By Muhammad Jahangir Alam

The government of North Rhine-Westphalia (NRW) has launched a new research project on the coronavirus pandemic together with the University of Bonn and the administrative district of Heinsberg, where the disease first broke out in Germany in late February.

A team of scientists is interviewing patients and gathering data in the Heinsberg district in order to identify possible causal links with pre-existing conditions and to use findings to formulate disease prevention recommendations for Germany and Europe as a whole.

The researchers, headed by virologist and Director of University Hospital Bonn’s Institute of Virology Hendrik Streeck, hope to gain insights into the infection history of the patients.

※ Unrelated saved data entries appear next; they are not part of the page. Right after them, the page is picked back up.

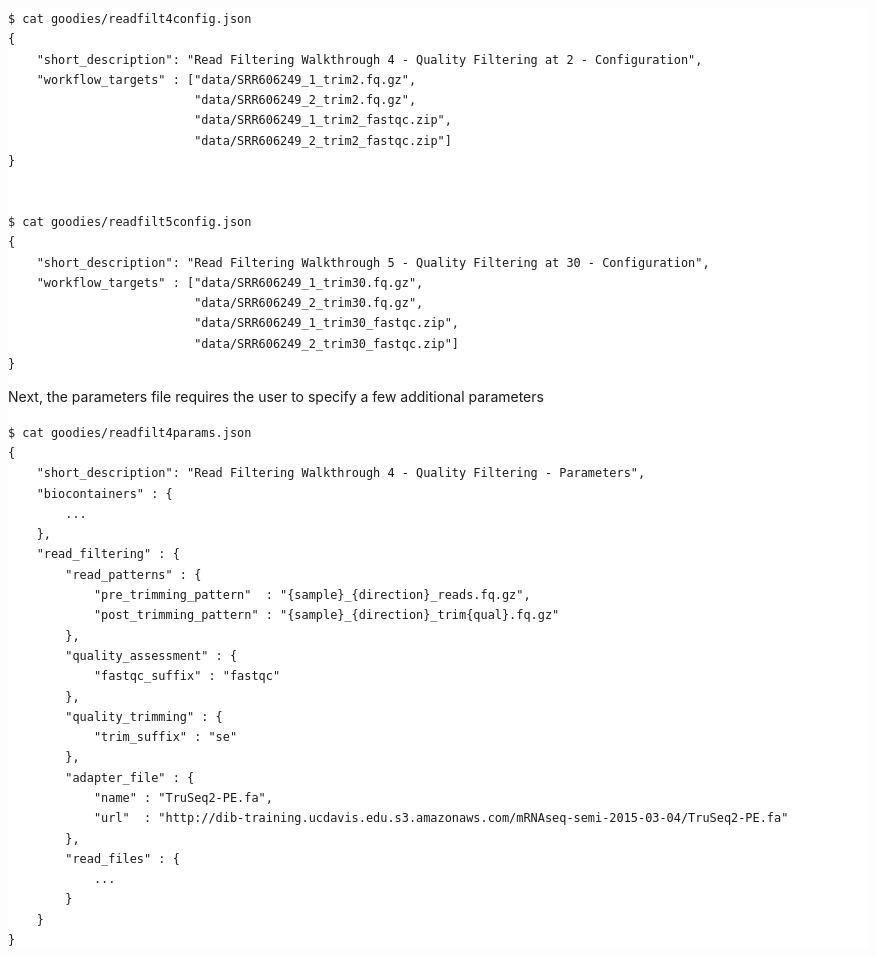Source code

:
 ```text
$ cat goodies/readfilt4config.json
{
    "short_description": "Read Filtering Walkthrough 4 - Quality Filtering at 2 - Configuration",
    "workflow_targets" : ["data/SRR606249_1_trim2.fq.gz",
                          "data/SRR606249_2_trim2.fq.gz",
                          "data/SRR606249_1_trim2_fastqc.zip",
                          "data/SRR606249_2_trim2_fastqc.zip"]
}


$ cat goodies/readfilt5config.json
{
    "short_description": "Read Filtering Walkthrough 5 - Quality Filtering at 30 - Configuration",
    "workflow_targets" : ["data/SRR606249_1_trim30.fq.gz",
                          "data/SRR606249_2_trim30.fq.gz",
                          "data/SRR606249_1_trim30_fastqc.zip",
                          "data/SRR606249_2_trim30_fastqc.zip"]
}
```

Next, the parameters file requires the user to 
specify a few additional parameters 

```text
$ cat goodies/readfilt4params.json
{
    "short_description": "Read Filtering Walkthrough 4 - Quality Filtering - Parameters",
    "biocontainers" : {
        ...
    },
    "read_filtering" : {
        "read_patterns" : {
            "pre_trimming_pattern"  : "{sample}_{direction}_reads.fq.gz",
            "post_trimming_pattern" : "{sample}_{direction}_trim{qual}.fq.gz"
        },
        "quality_assessment" : { 
            "fastqc_suffix" : "fastqc"
        },
        "quality_trimming" : {
            "trim_suffix" : "se"
        },
        "adapter_file" : {
            "name" : "TruSeq2-PE.fa",
            "url"  : "http://dib-training.ucdavis.edu.s3.amazonaws.com/mRNAseq-semi-2015-03-04/TruSeq2-PE.fa"
        },
        "read_files" : {
            ...
        }
    }
}
```

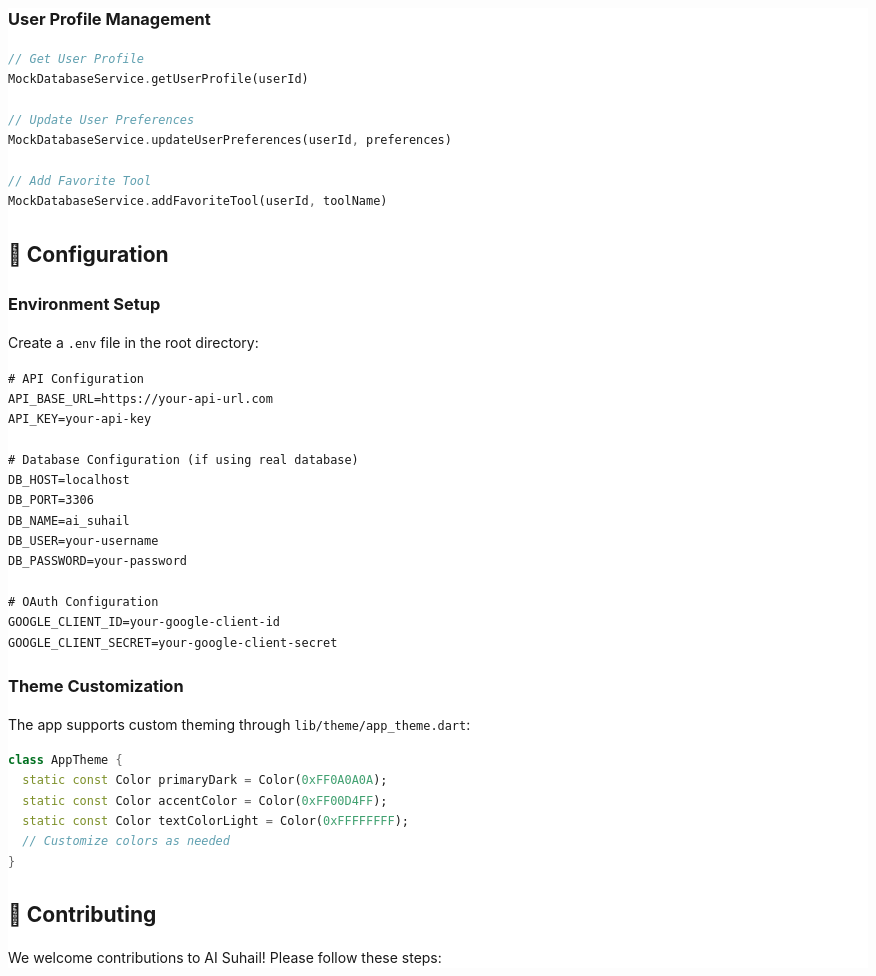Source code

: ### User Profile Management

```dart
// Get User Profile
MockDatabaseService.getUserProfile(userId)

// Update User Preferences
MockDatabaseService.updateUserPreferences(userId, preferences)

// Add Favorite Tool
MockDatabaseService.addFavoriteTool(userId, toolName)
```

## 🔧 Configuration

### Environment Setup

Create a `.env` file in the root directory:

```env
# API Configuration
API_BASE_URL=https://your-api-url.com
API_KEY=your-api-key

# Database Configuration (if using real database)
DB_HOST=localhost
DB_PORT=3306
DB_NAME=ai_suhail
DB_USER=your-username
DB_PASSWORD=your-password

# OAuth Configuration
GOOGLE_CLIENT_ID=your-google-client-id
GOOGLE_CLIENT_SECRET=your-google-client-secret
```

### Theme Customization

The app supports custom theming through `lib/theme/app_theme.dart`:

```dart
class AppTheme {
  static const Color primaryDark = Color(0xFF0A0A0A);
  static const Color accentColor = Color(0xFF00D4FF);
  static const Color textColorLight = Color(0xFFFFFFFF);
  // Customize colors as needed
}
```

## 🤝 Contributing

We welcome contributions to AI Suhail! Please follow these steps:
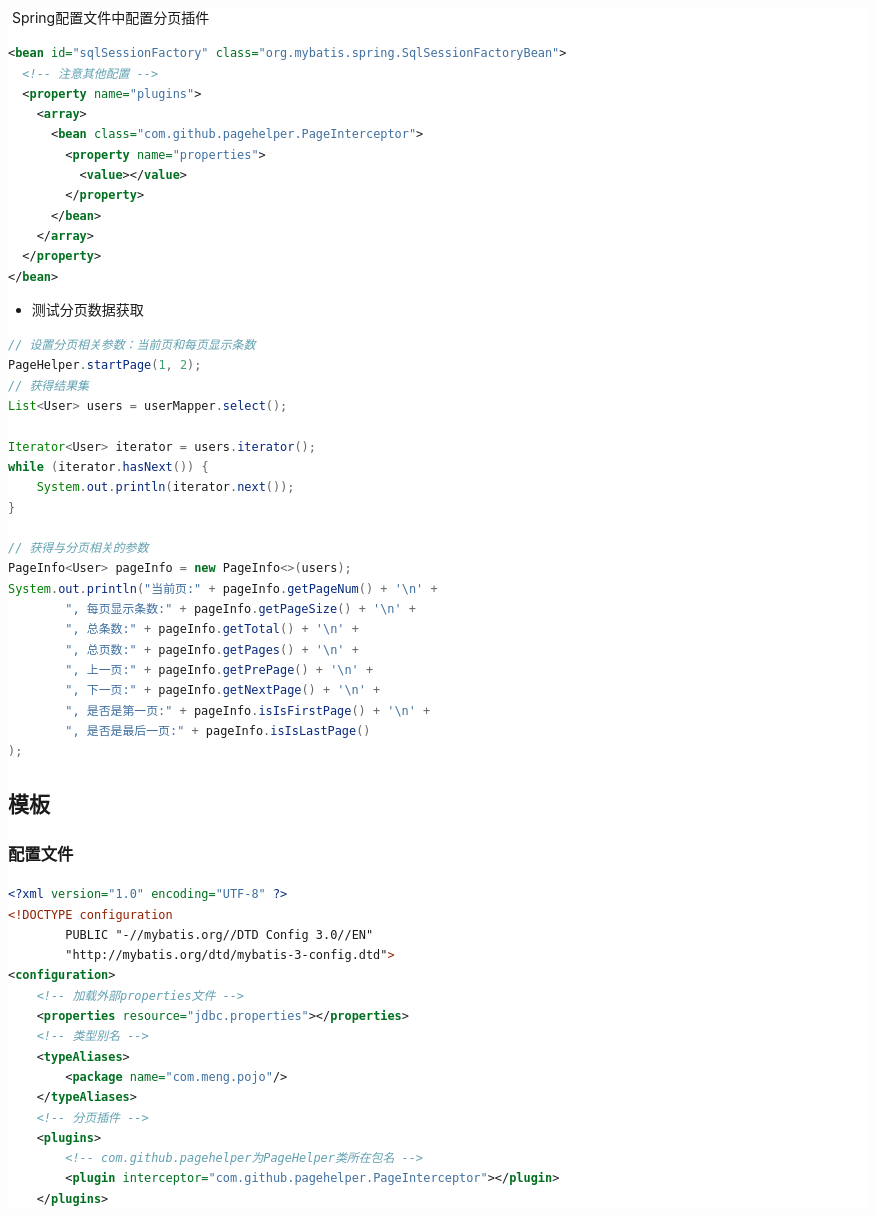 ​		Spring配置文件中配置分页插件

```xml
<bean id="sqlSessionFactory" class="org.mybatis.spring.SqlSessionFactoryBean">
  <!-- 注意其他配置 -->
  <property name="plugins">
    <array>
      <bean class="com.github.pagehelper.PageInterceptor">
        <property name="properties">
          <value></value>
        </property>
      </bean>
    </array>
  </property>
</bean>
```

 - 测试分页数据获取

```java
// 设置分页相关参数：当前页和每页显示条数
PageHelper.startPage(1, 2);
// 获得结果集
List<User> users = userMapper.select();

Iterator<User> iterator = users.iterator();
while (iterator.hasNext()) {
    System.out.println(iterator.next());
}

// 获得与分页相关的参数
PageInfo<User> pageInfo = new PageInfo<>(users);
System.out.println("当前页:" + pageInfo.getPageNum() + '\n' +
        ", 每页显示条数:" + pageInfo.getPageSize() + '\n' +
        ", 总条数:" + pageInfo.getTotal() + '\n' +
        ", 总页数:" + pageInfo.getPages() + '\n' +
        ", 上一页:" + pageInfo.getPrePage() + '\n' +
        ", 下一页:" + pageInfo.getNextPage() + '\n' +
        ", 是否是第一页:" + pageInfo.isIsFirstPage() + '\n' +
        ", 是否是最后一页:" + pageInfo.isIsLastPage()
);
```

## 模板

### 配置文件

```xml
<?xml version="1.0" encoding="UTF-8" ?>
<!DOCTYPE configuration
        PUBLIC "-//mybatis.org//DTD Config 3.0//EN"
        "http://mybatis.org/dtd/mybatis-3-config.dtd">
<configuration>
    <!-- 加载外部properties文件 -->
    <properties resource="jdbc.properties"></properties>
	<!-- 类型别名 -->
    <typeAliases>
        <package name="com.meng.pojo"/>
    </typeAliases>
    <!-- 分页插件 -->
    <plugins>
        <!-- com.github.pagehelper为PageHelper类所在包名 -->
        <plugin interceptor="com.github.pagehelper.PageInterceptor"></plugin>
    </plugins>

```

“A large number of people had been infected with the coronavirus in the administrative district of Heinsberg before it reached other locations in Germany,” NRW’s Chief Minister Armin Laschet explains. “This means that the Heinsberg region is the starting point – from here, important insights can be gained for the whole of Germany.”

A social distancing regime has been in place throughout the country since late March, and restaurants, pubs and cafes are closed, as are universities and schools. Curfews have also been introduced in some federal states.

The COVID-19 Case Cluster Study started on 30 March and is to cover a period of four weeks. Its objectives include estimating the number of unreported cases of infections and the number who have already recovered from the disease, thus establishing the scale of its impact. Already confirmed cases and households with family members in quarantine are being interviewed.

Virological diagnostics covering the patients’ environment as well as a questionnaire survey are to enable an assessment of whether tests already carried out have yielded correct results and how the virus can be transmitted via the air, surfaces, utensils, food and water. In addition, test persons are to be interviewed regarding preconditions and causal links such as travel, dietary habits or contact with animals. Ideally, this will enable recommendations on prevention for the whole of Europe.